--- Problem description ---
Repeat what the lines below say, word for word, and skip every image.

[Start of section]

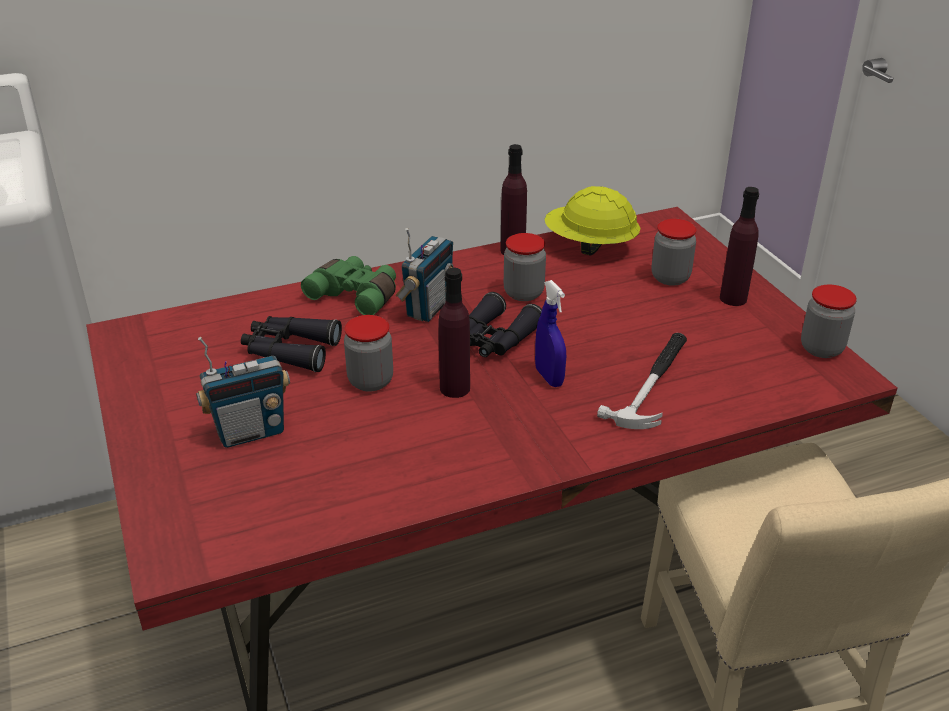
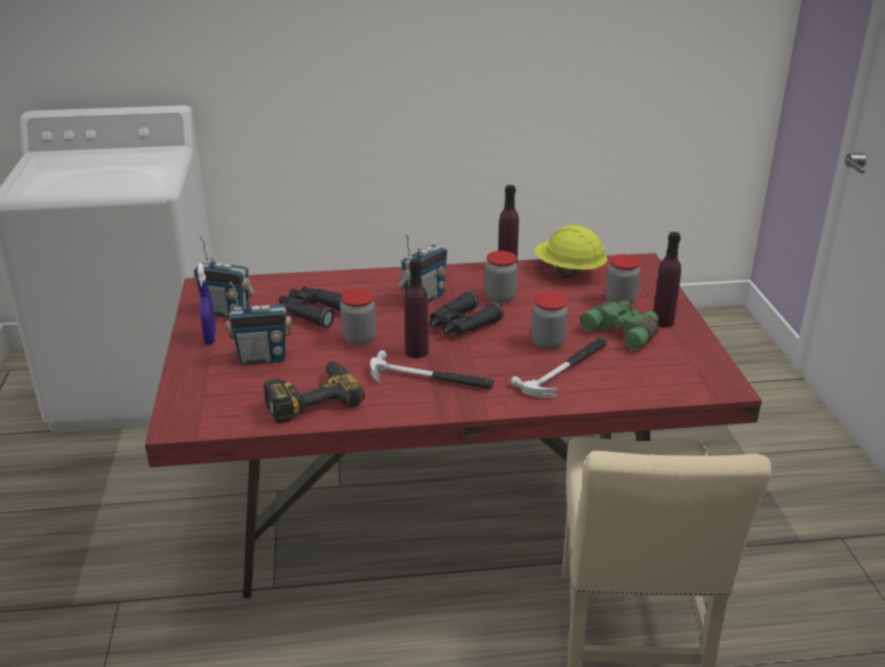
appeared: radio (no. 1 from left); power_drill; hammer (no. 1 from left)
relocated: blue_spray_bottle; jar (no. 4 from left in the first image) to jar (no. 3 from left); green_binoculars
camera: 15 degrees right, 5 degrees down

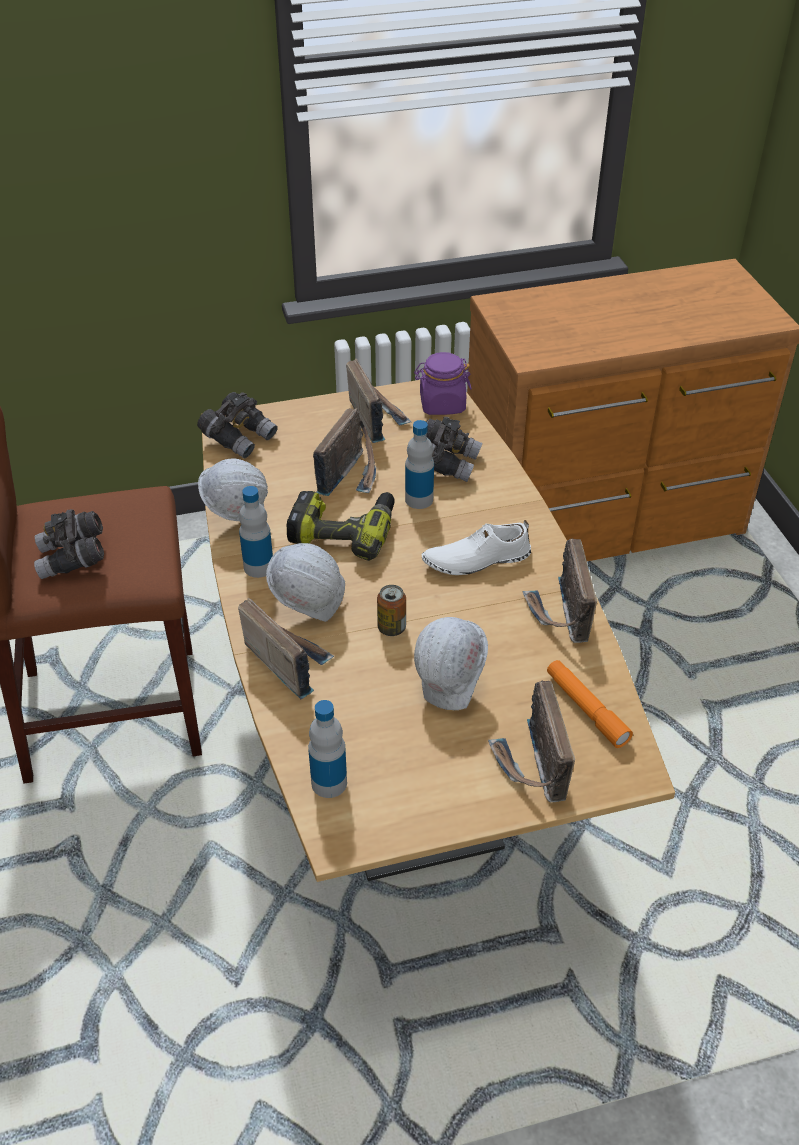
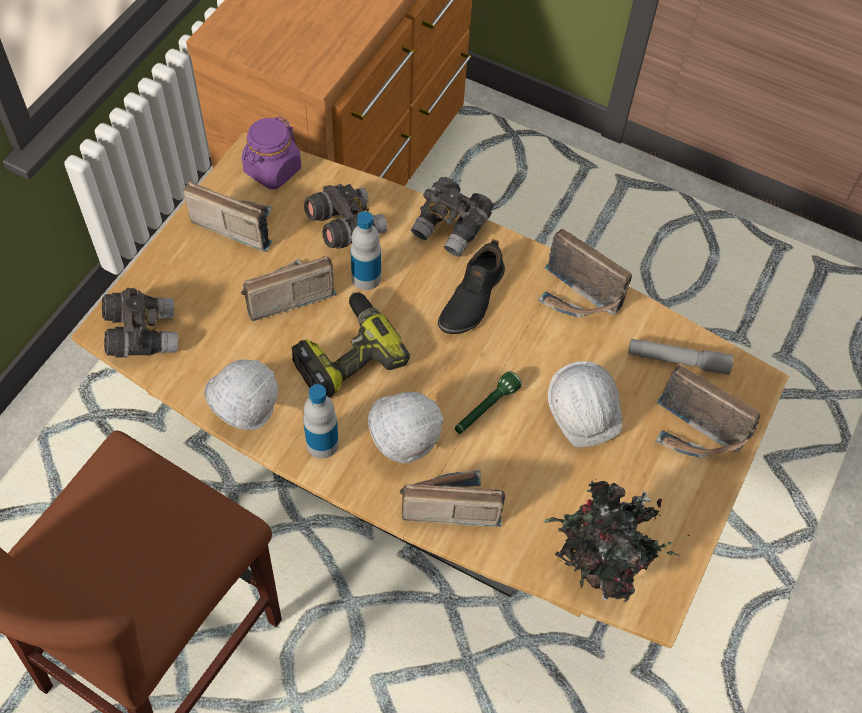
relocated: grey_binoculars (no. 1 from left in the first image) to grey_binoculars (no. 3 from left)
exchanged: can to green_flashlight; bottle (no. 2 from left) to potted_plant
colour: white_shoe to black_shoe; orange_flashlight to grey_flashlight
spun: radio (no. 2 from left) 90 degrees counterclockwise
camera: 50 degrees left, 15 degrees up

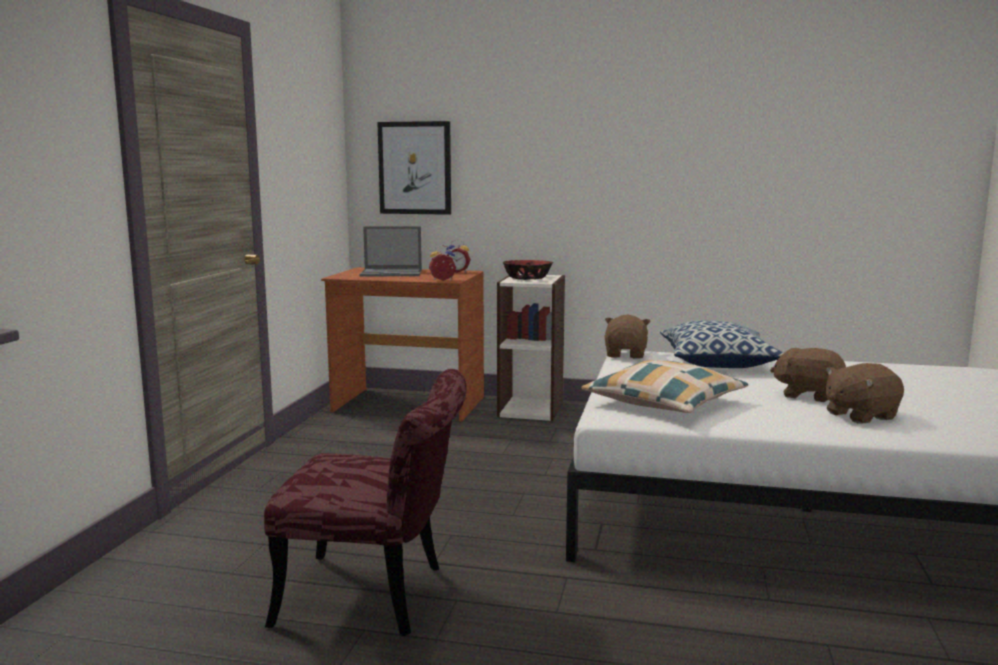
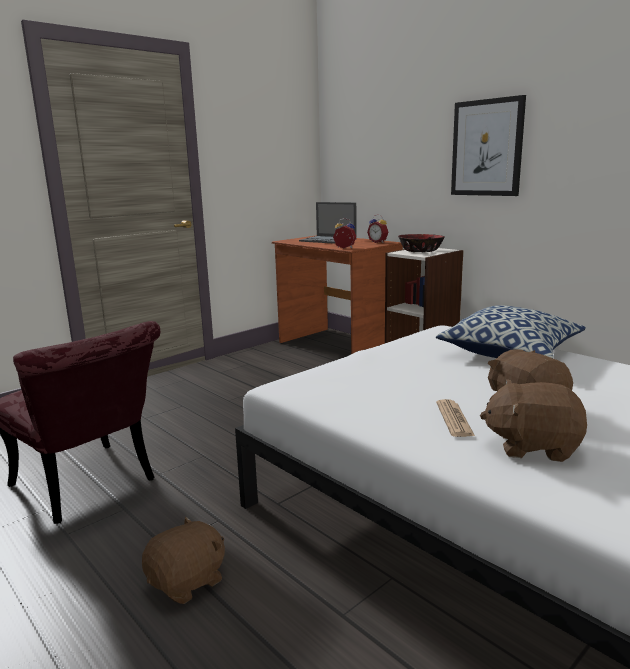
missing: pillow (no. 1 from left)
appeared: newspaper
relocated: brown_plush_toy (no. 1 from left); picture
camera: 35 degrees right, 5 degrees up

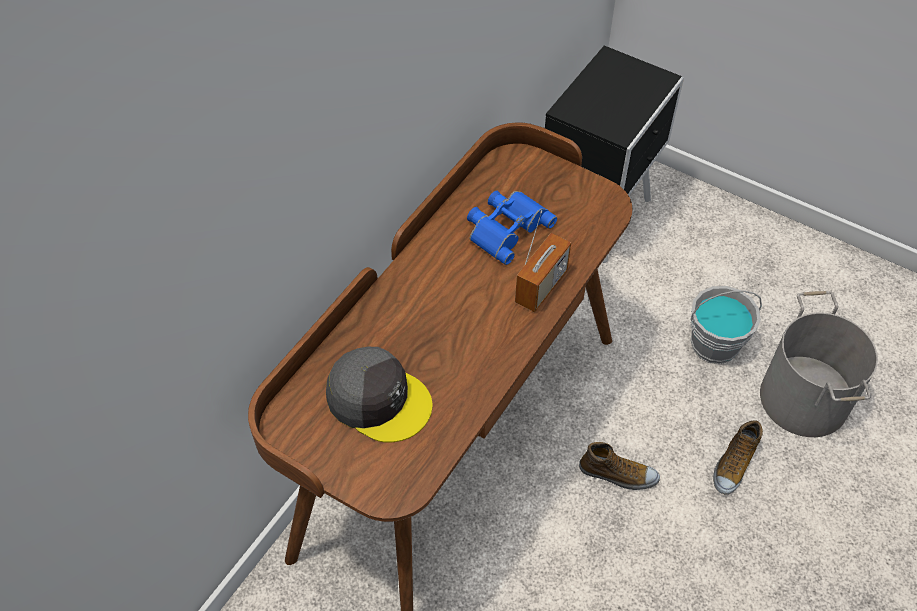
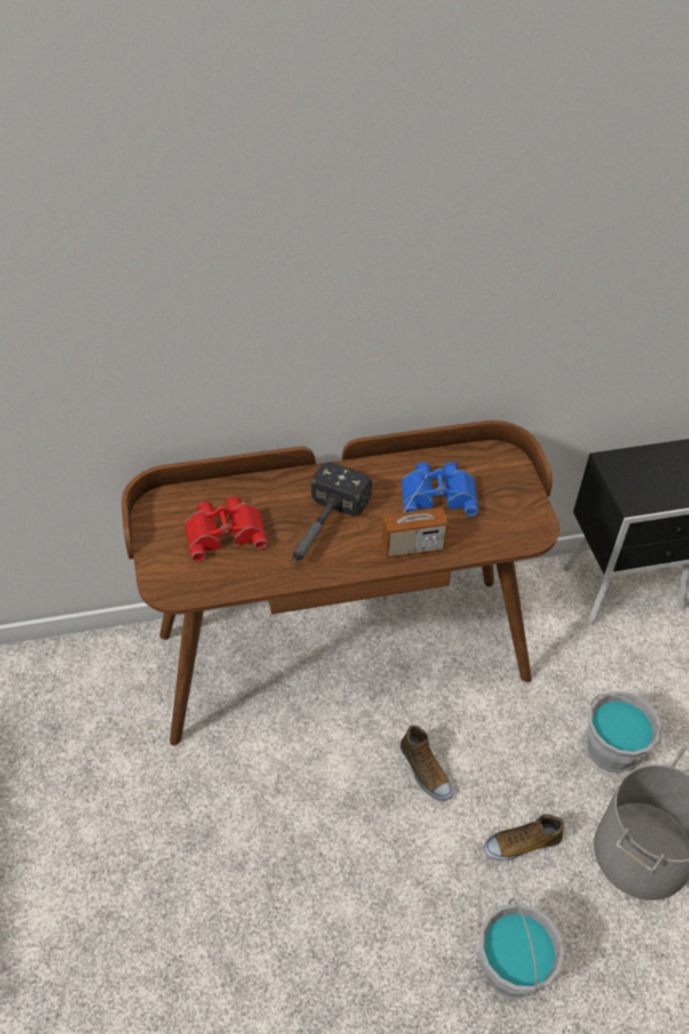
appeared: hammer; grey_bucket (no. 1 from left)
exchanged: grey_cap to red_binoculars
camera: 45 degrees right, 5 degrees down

[End of section]

--- Output ---
appeared: radio (no. 1 from left); power_drill; hammer (no. 1 from left)
relocated: blue_spray_bottle; jar (no. 4 from left in the first image) to jar (no. 3 from left); green_binoculars
camera: 15 degrees right, 5 degrees down

relocated: grey_binoculars (no. 1 from left in the first image) to grey_binoculars (no. 3 from left)
exchanged: can to green_flashlight; bottle (no. 2 from left) to potted_plant
colour: white_shoe to black_shoe; orange_flashlight to grey_flashlight
spun: radio (no. 2 from left) 90 degrees counterclockwise
camera: 50 degrees left, 15 degrees up

missing: pillow (no. 1 from left)
appeared: newspaper
relocated: brown_plush_toy (no. 1 from left); picture
camera: 35 degrees right, 5 degrees up

appeared: hammer; grey_bucket (no. 1 from left)
exchanged: grey_cap to red_binoculars
camera: 45 degrees right, 5 degrees down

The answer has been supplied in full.